──────── AUSGANGSTEXT

Müllverwertung mal anders
Im kleinen Designerladen Fregoli unweit des Kálvin tér sind die originellen, umweltfreundlichen und modischen Taschen der Designerin Ipek Türkoglu zu finden. Hier gibt es Geldbeutel, Handtaschen, Gürtel, Laptop Sleeves und Umhängetaschen in allen Größen aus Gummi, die interessante Namen tragen und mit kleinen extravaganten Details zum Kauf verführen. Die Budapester Zeitung sprach mit ihr über Umweltschutz, Ungarn und Kundenpräferenzen.
Designerin Ipek Türkoglu: „Müll gibt es genug, aber bevor ich ihn bekomme, wird er meistens entsorgt“
Mit etwas Verspätung, aber einem Lächeln auf den Lippen springt die schlanke Blondine von ihrem Fahrrad, entschuldigt sich und huscht in den Designerladen. „Ich bin gerade wieder aus dem Ausland zurück und muss unheimlich viel erledigen, weil ich auch schon bald wieder wegfahre“, erklärt Ipek und holt sich angesichts der Hitze erstmal ein Glas Wasser. Nachdem sie sich gesetzt hat, erzählt sie, dass sie eigentlich das Fahrrad zu dem gemacht habe was sie heute sei. Ihr Label „Balkantango“ entstand 2007: Sie stellte aus alten Lastwagenplanen und Langspielplatten Taschen her. Dann fand sie irgendwo Taschen aus Lastwagenreifen und sah später bei ihrem Fahrradhändler einen Stapel Fahrradschläuche. So begann sie 2008 damit, Taschen und andere Dinge auch aus Fahrradgummis herzustellen. Nach drei, vier Jahren konzentrierte sie schließlich ihre komplette Energie auf die Produktion mit Fahrradschläuchen.
Gegensätze ziehen sich an
Warum sie eigentlich genau mit dem Entwerfen von Taschen angefangen hat, weiß Ipek gar nicht mehr. Sie habe 2003 damit begonnen, in England neben der Universität zu arbeiten und nähte erst für Möbel Bezüge, später dann auch Vorhänge und Kissen. Dann versuchte sie sich auch bei anderen künstlerischen Tätigkeiten wie dem Töpfern, Kerzen gießen, Malen und der Herstellung von Keramik. Irgendwie kam sie dann zu Taschen, die sie aber noch aus Lederresten anfertigte, schließlich landete sie eben bei Gummi. „Ich denke, ich mag den Kontrast zwischen Müll und Design, auch weil er meiner Persönlichkeit entspricht“, sagt sie lächelnd, und erklärt, dass sie halb Bosnierin, halb Türkin und dennoch blond sei, eigentlich ein Widerspruch. Und auf diesem beruhe auch der Labelname „Balkantango“, denn wer könne sich schon Tango auf dem Balkan vorstellen, fragt sie.
Das Label „Balkantango” ist eine Erfolgsgeschichte.

────────────────

**AUFGABEN:**
1. Gib den Abschnitt aus dem Interview mit Ipek Türkoglu ab „Müllverwertung mal anders“ bis einschließlich „Ungarn und Kundenpräferenzen.“ wieder und tausche dabei „Gummi“ gegen „Fahrradschläuchen“ aus.
2. In welchem Jahr entstand laut dem Interview mit Ipek Türkoglu ihr Label „Balkantango“?
3. Führe das Interview mit der Designerin Ipek Türkoglu im Anschluss an seinen letzten Satz weiter.

──────── BEREITGESTELLTE DATEN

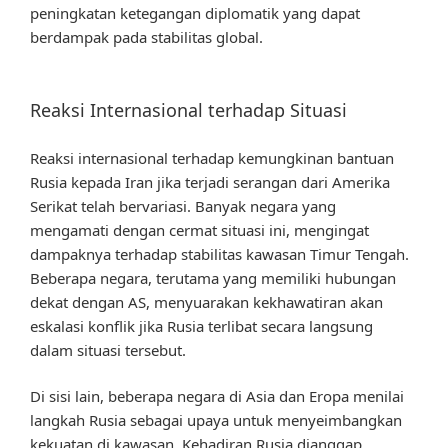
peningkatan ketegangan diplomatik yang dapat
berdampak pada stabilitas global.
Reaksi Internasional terhadap Situasi
Reaksi internasional terhadap kemungkinan bantuan
Rusia kepada Iran jika terjadi serangan dari Amerika
Serikat telah bervariasi. Banyak negara yang
mengamati dengan cermat situasi ini, mengingat
dampaknya terhadap stabilitas kawasan Timur Tengah.
Beberapa negara, terutama yang memiliki hubungan
dekat dengan AS, menyuarakan kekhawatiran akan
eskalasi konflik jika Rusia terlibat secara langsung
dalam situasi tersebut.
Di sisi lain, beberapa negara di Asia dan Eropa menilai
langkah Rusia sebagai upaya untuk menyeimbangkan
kekuatan di kawasan. Kehadiran Rusia dianggap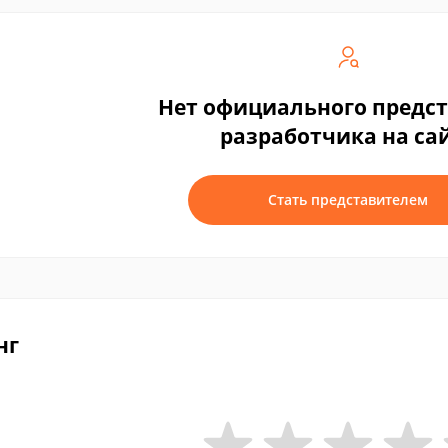
Нет официального предс
разработчика на са
Стать представителем
нг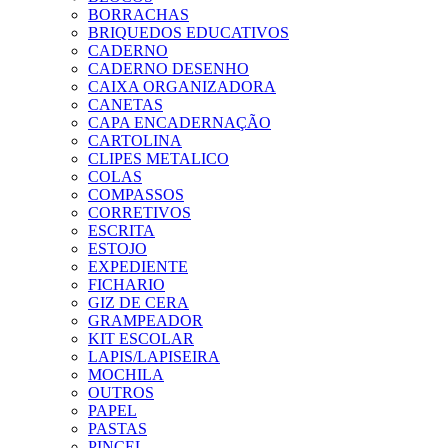
BORRACHAS
BRIQUEDOS EDUCATIVOS
CADERNO
CADERNO DESENHO
CAIXA ORGANIZADORA
CANETAS
CAPA ENCADERNAÇÃO
CARTOLINA
CLIPES METALICO
COLAS
COMPASSOS
CORRETIVOS
ESCRITA
ESTOJO
EXPEDIENTE
FICHARIO
GIZ DE CERA
GRAMPEADOR
KIT ESCOLAR
LAPIS/LAPISEIRA
MOCHILA
OUTROS
PAPEL
PASTAS
PINCEL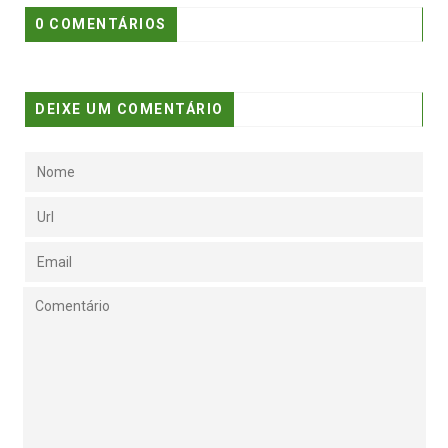
0 COMENTÁRIOS
DEIXE UM COMENTÁRIO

────────────────

**LÖSUNGEN:**
1.
Müllverwertung mal anders
Im kleinen Designerladen Fregoli unweit des Kálvin tér sind die originellen, umweltfreundlichen und modischen Taschen der Designerin Ipek Türkoglu zu finden. Hier gibt es Geldbeutel, Handtaschen, Gürtel, Laptop Sleeves und Umhängetaschen in allen Größen aus Fahrradschläuchen, die interessante Namen tragen und mit kleinen extravaganten Details zum Kauf verführen. Die Budapester Zeitung sprach mit ihr über Umweltschutz, Ungarn und Kundenpräferenzen.

2. 2007

3.
Umweltschutz und Kreativität
Die Natur und ihr Schutz waren ihr schon immer wichtig, betont die junge Designerin. Sie erklärt, dass sich ihr Umweltbewusstsein durch die Wiederverwertung von Fahrradschläuchen nur noch verstärkt habe. „Inzwischen bin ich richtig ‘grün’, trenne meinen Hausmüll und achte mehr auf Umweltschutz“, erklärt sie und fügt hinzu, dass die Arbeit mit den Schläuchen sehr schmutzig sei, müssten sie doch gewaschen, aufgeschnitten und für die Verarbeitung vorbereitet werden. Dies ist langwierig, denn das Material muss einzeln bearbeitet und auch die Löcher müssen herausgeschnitten werden. Wenn trotzdem mal eins übersehen wird, bekommt die Tasche im fertigen Zustand einen Flicken, welcher die Einzigartigkeit des Stückes noch unterstreicht. Probleme gäbe es nur, den Müll zu besorgen. Viele Werkstätten verstünden einfach nicht, dass ein Anruf genügt und sie die Sachen abholt. Dieses Problem hat sie auch bei ihrem neuen Projekt, aus Lederresten Laptop Sleeves herzustellen. „Müll gibt es genug, aber bevor ich ihn bekomme, wird er meistens entsorgt“, sagt Ipek kopfschüttelnd.
Ihre Kreationen sollen in erster Linie die Wünsche der Kunden erfüllen. Immer wieder entwirft Ipek aber auch Taschen, die ihr persönlich besonders gut gefallen, selbst wenn sich diese auch nicht so gut verkaufen. Eines ihrer Lieblingsstücke ist eine etwas elegantere Damentasche. Ihre Kollektionen entstehen und wachsen übrigens ständig.
Die Bedeutung des Internets wurde ihr über die Jahre immer klarer und so hat sie neben den zwölf Geschäften in Budapest auch einen Onlineshop, der sehr gut läuft: Sie exportiert in über elf europäische Länder, darunter nach Deutschland, Österreich, Belgien, die Schweiz und in die skandinavischen Länder. Den Großteil ihrer Produktion verkauft sie ins Ausland. Den Standort Ungarn hält sie aber „aus persönlichen Gründen aufrecht. Ich fände es einfach schön, wenn „Balkantango“ zu einem Markenzeichen Ungarns würde und auch die Ungarn sich damit identifizieren könnten“, sagt Ipek lächelnd. Um ihr Label bekannt zu machen, setzt sie jetzt auf Internetbanner, eine neue Website und neue Bilder.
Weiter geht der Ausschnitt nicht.